Schwitzen – medizinisch auch als Diaphorese (v. griech. διαφέρειν „hindurch tragen“) oder Transpiration bezeichnet – ist ein effektiver Mechanismus, um überschüssige Wärme abzugeben und damit die Körpertemperatur zu regulieren: Die Verdunstungswärme von Wasser beim Übergang zum Wasserdampf beträgt 2400 kJ/Liter. Hierzu dient vor allem das volumenreiche wässrige Sekret der ekkrinen Drüsen, die beim Erwachsenen bis zu 2-4 Liter pro Stunde bzw. 10–14 Liter am Tag produzieren können (10–15 g/min•m²).[7][8][9]. Das heißt, dass die Verdunstung dieser Schweißmenge eine Wärmeabgabe von 333 W/m² KOF bedingt – abtropfender Schweiß wird bezüglich Wärmeregulation umsonst vergossen. Ohne starke körperliche Aktivität oder heiße Umgebung verliert der Mensch ca. 100–200 ml Schweiß pro Tag.

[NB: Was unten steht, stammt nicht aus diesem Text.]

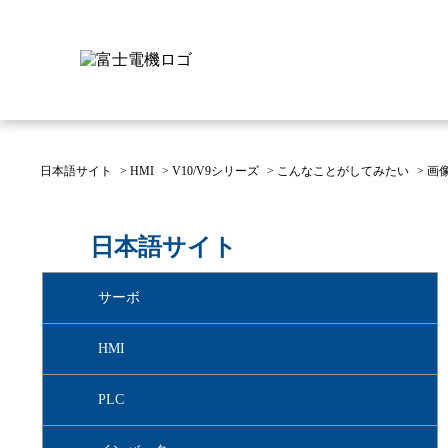
日本語サイト
>
HMI
>
V10/V9シリーズ
>
こんなことがしてみたい
>
画
富士電機について
製品情報
IR 株主・投資家情報
サステナビリティ
採用情報
お問い合わせ
日本語サイト
富士電機についてのトップ
株主・投資家情報のトップ
サステナビリティのトップ
お問い合わせのトップへ
製品情報のトップへ
採用情報のトップへ
サーボ
へ
へ
へ
HMI
PLC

Schweiß kann allerdings nur verdunsten, wenn der Wasserdampfdruck der Luft geringer ist als der an der Hautoberfläche. Die Differenz der Wasserdampf-Partialdrücke von 1 kPa bewirkt eine Wärmeabgabe von 58 W/m² KOF bei Windstille. Je mehr Wind bläst, desto mehr Wärme kann abgeführt werden. Von der Außentemperatur ist die Wärmeabgabe mittels Schwitzen unabhängig.

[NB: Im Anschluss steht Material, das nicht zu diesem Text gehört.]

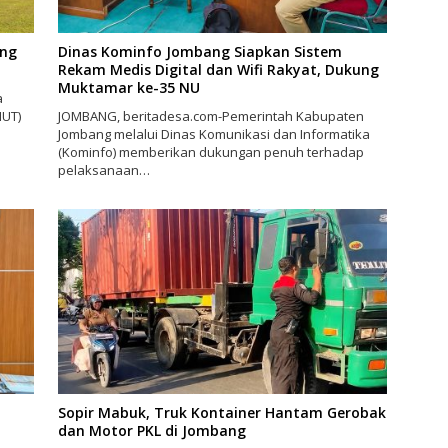
ang
Dinas Kominfo Jombang Siapkan Sistem
Rekam Medis Digital dan Wifi Rakyat, Dukung
Muktamar ke-35 NU
a
HUT)
JOMBANG, beritadesa.com-Pemerintah Kabupaten
Jombang melalui Dinas Komunikasi dan Informatika
(Kominfo) memberikan dukungan penuh terhadap
pelaksanaan…
Sopir Mabuk, Truk Kontainer Hantam Gerobak
dan Motor PKL di Jombang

Perspiratio insensibilis ist eine Form des Schwitzens, die mit freiem Auge für gewöhnlich nicht sichtbar ist: Die vom Wasserdampf gesättigte Atemluft und die unmerkliche Verdunstung (Diffusion durch die Haut ohne Beteiligung der Schweißdrüsen[10]) auf der Haut führen zu einem täglichen Wasserverlust von 400 bis zu 1000 ml Wasser und damit zu einer Wärmeabgabe, die ca. 20 % der täglich produzierten Körperwärme in Ruhe entspricht.[11] Während der Flüssigkeitsverlust über die Atemluft ein unvermeidbares physikalisches Phänomen darstellt, dient die unsichtbare Schweißproduktion der Hydrierung der Haut und der Produktion des Säureschutzmantels.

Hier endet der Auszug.